Tupac Shakur, o famoso rapper da Costa Oeste americana, é baleado em Las Vegas ao volante do seu carro, quando regressava de um combate de boxe entre Mike Tyson e Bruce Sheldon, vindo a falecer a 13 de Setembro vítima de várias lesões pulmonares. Gary Stringer, vocalista dos Reef, leva 12 pontos numa mão depois de ter sido atingido por um copo num bar em Glastonbury. O baterista dos Smashing Pumpkins, Jimmy Chamberlain, foi apanhado pela polícia de Nova Iorque na posse de droga, na sequência da morte do teclista usado pela banda nas digressões ao vivo, Jonathan Melvoin. Melhor sorte teve David Gahan, vocalista dos Depeche Mode, ao ser ilibado de alegada posse de cocaína, após uma rusga realizada em Beverly Hills, na Califórnia. Já Mark Morrison, autor de “Return of the mack”, foi multado por posse ilegal de arma. No ano de consagração do pós-rock assistiu-se à ressurreição de uma das lendas do krautrock, os Faust, pela mão de Jim O’Rourke. Os niilistas germânicos comandados por “Zappi” Diermaier, lançaram o álbum “Rien” e puseram literalmente em fogo as salas por onde passaram, com shows de pirotecnia ameaçadores. Os Urusei Yatsura foram obrigados a mudar de nome devido a problemas de direitos de autor relativamente a uma banda desenhada “manga” japonesa. O Partido Trabalhista Inglês organiza uma série de noites de música de dança com o objectivo de angariar votos.

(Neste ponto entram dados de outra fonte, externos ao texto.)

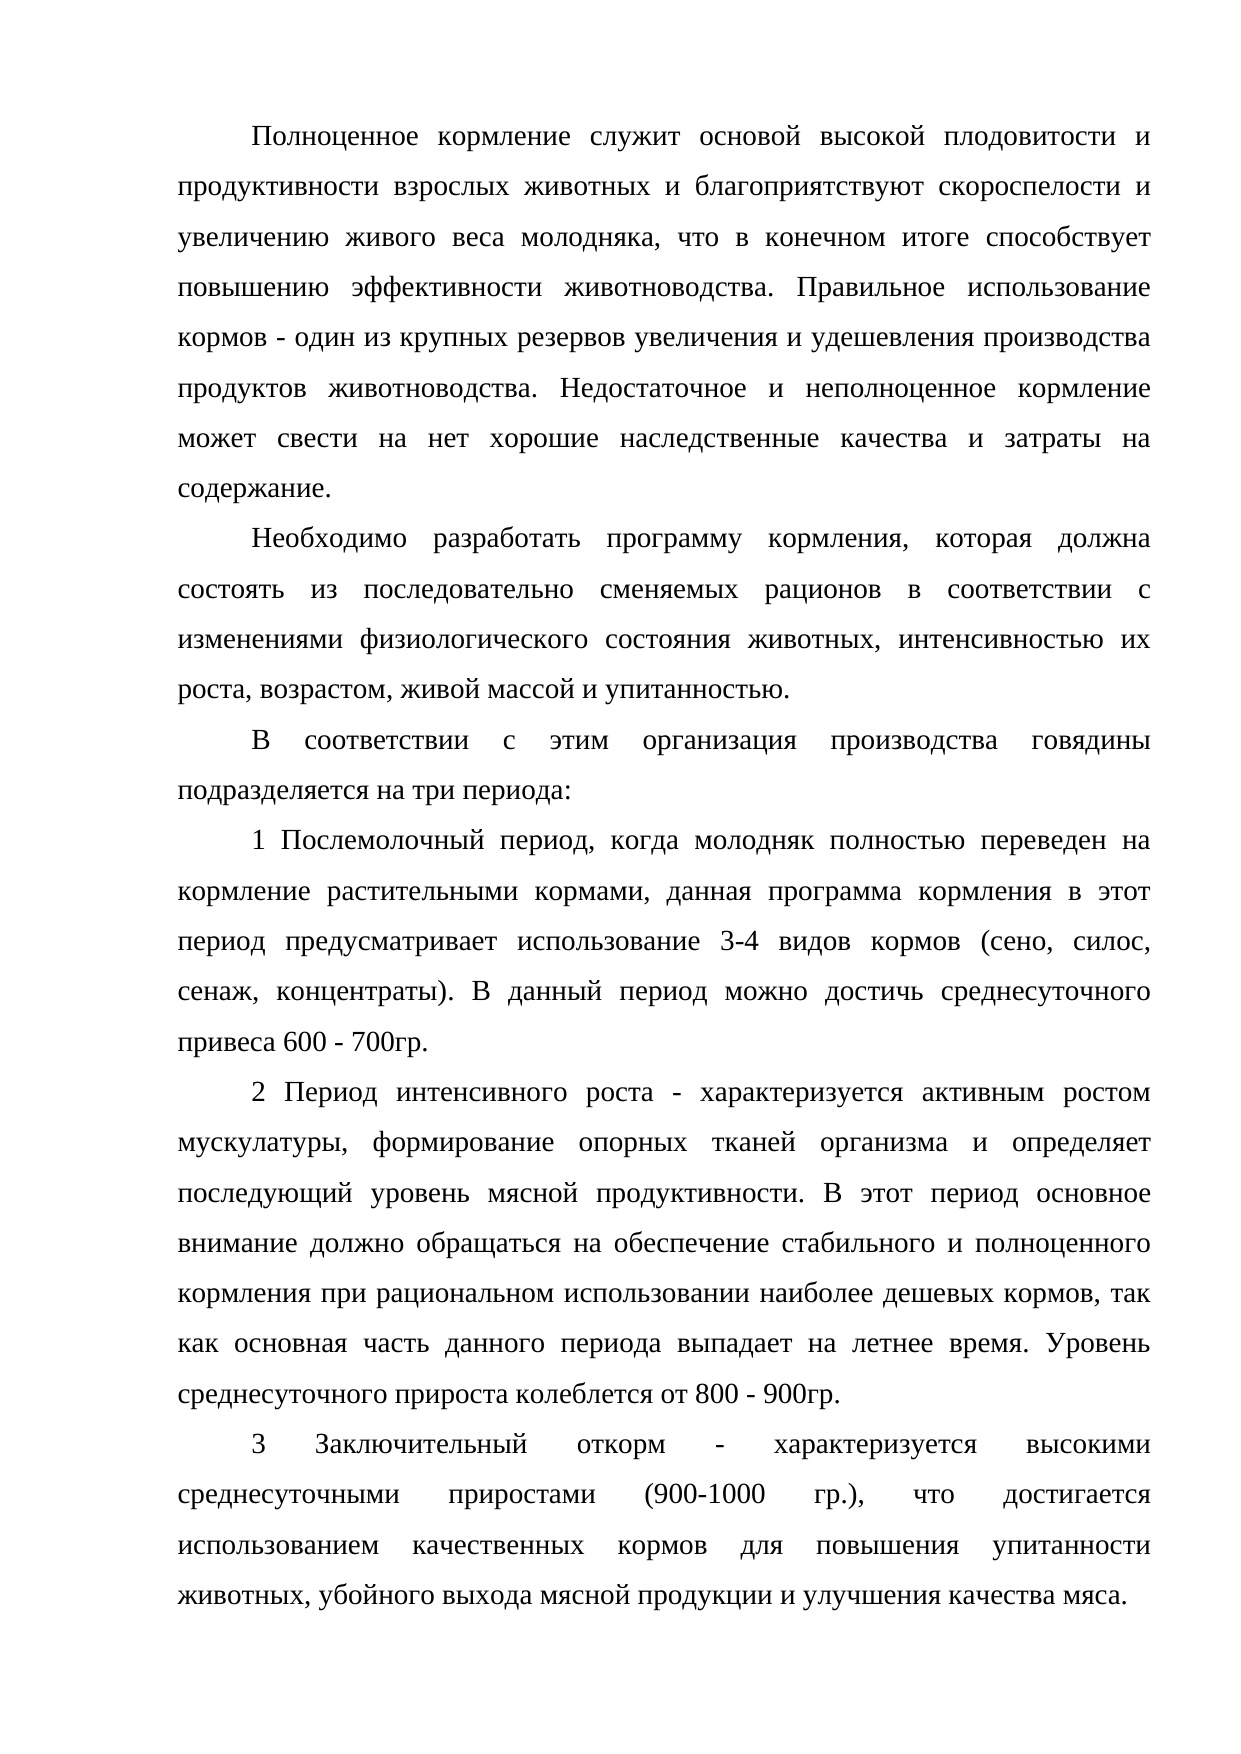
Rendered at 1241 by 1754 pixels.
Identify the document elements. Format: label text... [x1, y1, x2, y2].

text 2 Период интенсивного роста - характеризуется активным ростом мускулатуры, формирование опорных тканей организма и определяет последующий уровень мясной продуктивности. В этот период основное внимание должно обращаться на обеспечение стабильного и полноценного кормления при рациональном использовании наиболее дешевых кормов, так как основная часть данного периода выпадает на летнее время. Уровень среднесуточного прироста колеблется от 800 - 900гр. [177, 1074, 1152, 1409]
text 1 Послемолочный период, когда молодняк полностью переведен на кормление растительными кормами, данная программа кормления в этот период предусматривает использование 3-4 видов кормов (сено, силос, сенаж, концентраты). В данный период можно достичь среднесуточного привеса 600 - 700гр. [177, 822, 1152, 1057]
text В соответствии с этим организация производства говядины подразделяется на три периода: [177, 722, 1152, 806]
text Полноценное кормление служит основой высокой плодовитости и продуктивности взрослых животных и благоприятствуют скороспелости и увеличению живого веса молодняка, что в конечном итоге способствует повышению эффективности животноводства. Правильное использование кормов - один из крупных резервов увеличения и удешевления производства продуктов животноводства. Недостаточное и неполноценное кормление может свести на нет хорошие наследственные качества и затраты на содержание. [177, 118, 1152, 504]
text 3 Заключительный откорм - характеризуется высокими среднесуточными приростами (900-1000 гр.), что достигается использованием качественных кормов для повышения упитанности животных, убойного выхода мясной продукции и улучшения качества мяса. [177, 1426, 1152, 1611]
text Необходимо разработать программу кормления, которая должна состоять из последовательно сменяемых рационов в соответствии с изменениями физиологического состояния животных, интенсивностью их роста, возрастом, живой массой и упитанностью. [177, 521, 1152, 705]
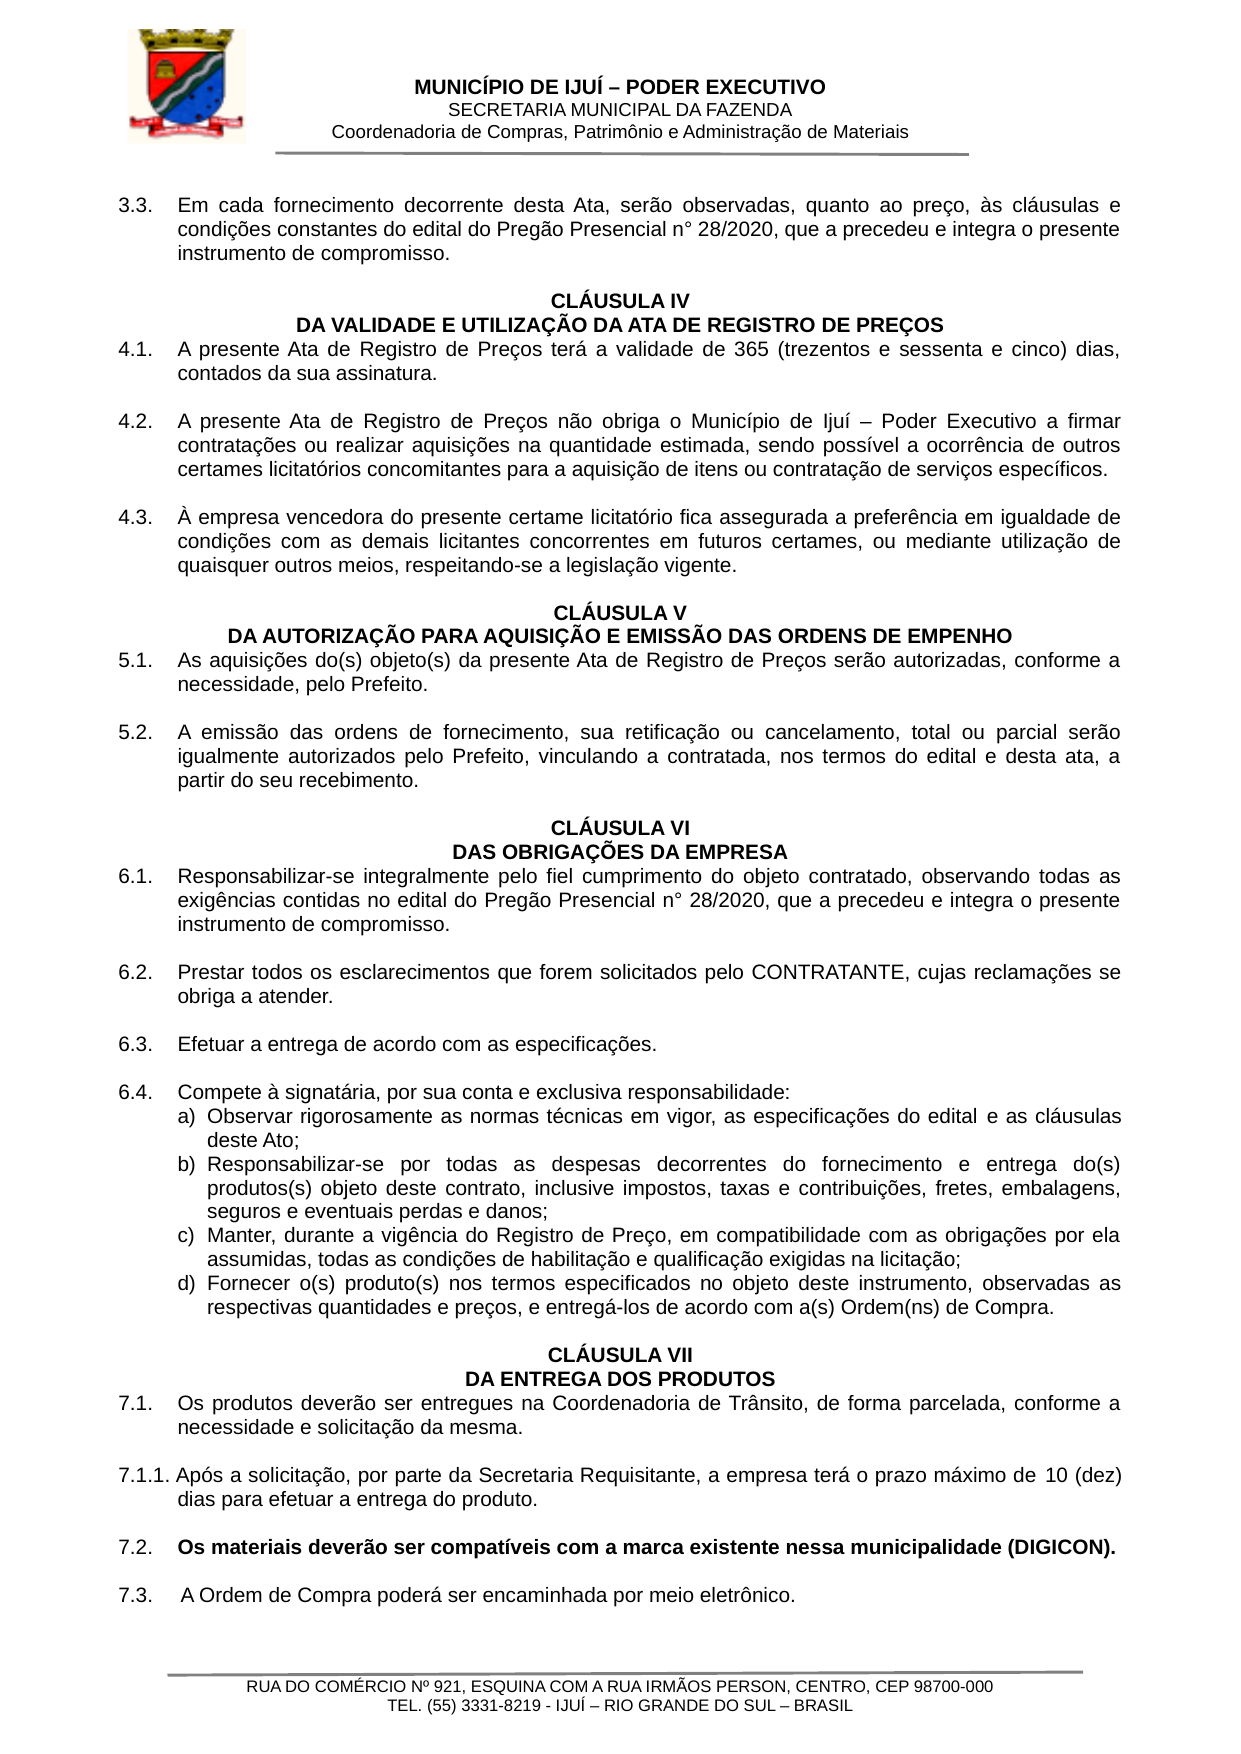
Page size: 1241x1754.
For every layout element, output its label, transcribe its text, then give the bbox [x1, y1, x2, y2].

text CLÁUSULA V [118, 600, 1122, 624]
text 4.1. A presente Ata de Registro de Preços terá a validade de 365 (trezentos e sessenta e cinco) dias, contados da sua assinatura. [118, 337, 1122, 385]
text 7.1.1. Após a solicitação, por parte da Secretaria Requisitante, a empresa terá o prazo máximo de 10 (dez) dias para efetuar a entrega do produto. [118, 1463, 1122, 1511]
text 7.2. Os materiais deverão ser compatíveis com a marca existente nessa municipalidade (DIGICON). [118, 1535, 1122, 1559]
text 6.4. Compete à signatária, por sua conta e exclusiva responsabilidade: [118, 1079, 1122, 1103]
text 5.1. As aquisições do(s) objeto(s) da presente Ata de Registro de Preços serão autorizadas, conforme a necessidade, pelo Prefeito. [118, 648, 1122, 696]
text 6.1. Responsabilizar-se integralmente pelo fiel cumprimento do objeto contratado, observando todas as exigências contidas no edital do Pregão Presencial n° 28/2020, que a precedeu e integra o presente instrumento de compromisso. [118, 864, 1122, 936]
text DAS OBRIGAÇÕES DA EMPRESA [118, 840, 1122, 864]
text 6.3. Efetuar a entrega de acordo com as especificações. [118, 1032, 1122, 1056]
text 6.2. Prestar todos os esclarecimentos que forem solicitados pelo CONTRATANTE, cujas reclamações se obriga a atender. [118, 960, 1122, 1008]
text c) Manter, durante a vigência do Registro de Preço, em compatibilidade com as obrigações por ela assumidas, todas as condições de habilitação e qualificação exigidas na licitação; [177, 1223, 1122, 1271]
text CLÁUSULA VII [118, 1343, 1122, 1367]
text 7.3. A Ordem de Compra poderá ser encaminhada por meio eletrônico. [118, 1583, 1122, 1607]
text 4.2. A presente Ata de Registro de Preços não obriga o Município de Ijuí – Poder Executivo a firmar contratações ou realizar aquisições na quantidade estimada, sendo possível a ocorrência de outros certames licitatórios concomitantes para a aquisição de itens ou contratação de serviços específicos. [118, 409, 1122, 481]
text a) Observar rigorosamente as normas técnicas em vigor, as especificações do edital e as cláusulas deste Ato; [177, 1103, 1122, 1151]
text 4.3. À empresa vencedora do presente certame licitatório fica assegurada a preferência em igualdade de condições com as demais licitantes concorrentes em futuros certames, ou mediante utilização de quaisquer outros meios, respeitando-se a legislação vigente. [118, 504, 1122, 576]
text 5.2. A emissão das ordens de fornecimento, sua retificação ou cancelamento, total ou parcial serão igualmente autorizados pelo Prefeito, vinculando a contratada, nos termos do edital e desta ata, a partir do seu recebimento. [118, 720, 1122, 792]
text d) Fornecer o(s) produto(s) nos termos especificados no objeto deste instrumento, observadas as respectivas quantidades e preços, e entregá-los de acordo com a(s) Ordem(ns) de Compra. [177, 1271, 1122, 1319]
text CLÁUSULA VI [118, 816, 1122, 840]
text CLÁUSULA IV [118, 289, 1122, 313]
text DA AUTORIZAÇÃO PARA AQUISIÇÃO E EMISSÃO DAS ORDENS DE EMPENHO [118, 624, 1122, 648]
picture [126, 29, 247, 146]
text 7.1. Os produtos deverão ser entregues na Coordenadoria de Trânsito, de forma parcelada, conforme a necessidade e solicitação da mesma. [118, 1391, 1122, 1439]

O “artista anteriormente conhecido como Prince” rescinde com a editora Warner, para onde gravara nos últimos dez anos, assinando um novo contrato de distribuição com a EMI. Os Elastica usam um sample dos Wire no seu álbum de estreia “Elastica”. Antes, o grupo fora acusado de plagiar uma canção dos Wire (“Three girl rumba”), no seu single “Connection”, com o diferendo a ser resolvido em tribunal com o pagamento de “royalties”.

Paul McCartney juntou-se ao poeta da “beat generation” Allen Ginsberg para a gravação de “Ballad of the skeletons”, num projecto que contou igualmente com Lenny Kaye, guitarrista da banda de Patti Smith, e o compositor minimalista Philip Glass. Mani, baixista dos Stone Roses, entra para os Primal Scream, enquanto o guitarrista e principal compositor da banda, John Squire, abandona para formar os Seahorses. Reunião dos Sex Pistols, com o baixista original Glen Matlock no lugar de Sid Vicious. Ninguém ligou peva e o punk provou estar definitivamente morto e enterrado. Siouxsie Sioux pensou o mesmo extinguindo os Siouxsie and the Banshees, ao fim de 20 anos de carreira.

Os Delfins celebram dez anos de carreira pondo pela primeira vez um álbum seu, “O Caminho da Felicidade”, no primeiro lugar do top de vendas nacional. O greco-americano Darin Pappas participa em “So get up” dos Underground Sound of Lisbon e assina “Flowers and the Color of Paint” dos Ithaka, um dos álbuns do ano.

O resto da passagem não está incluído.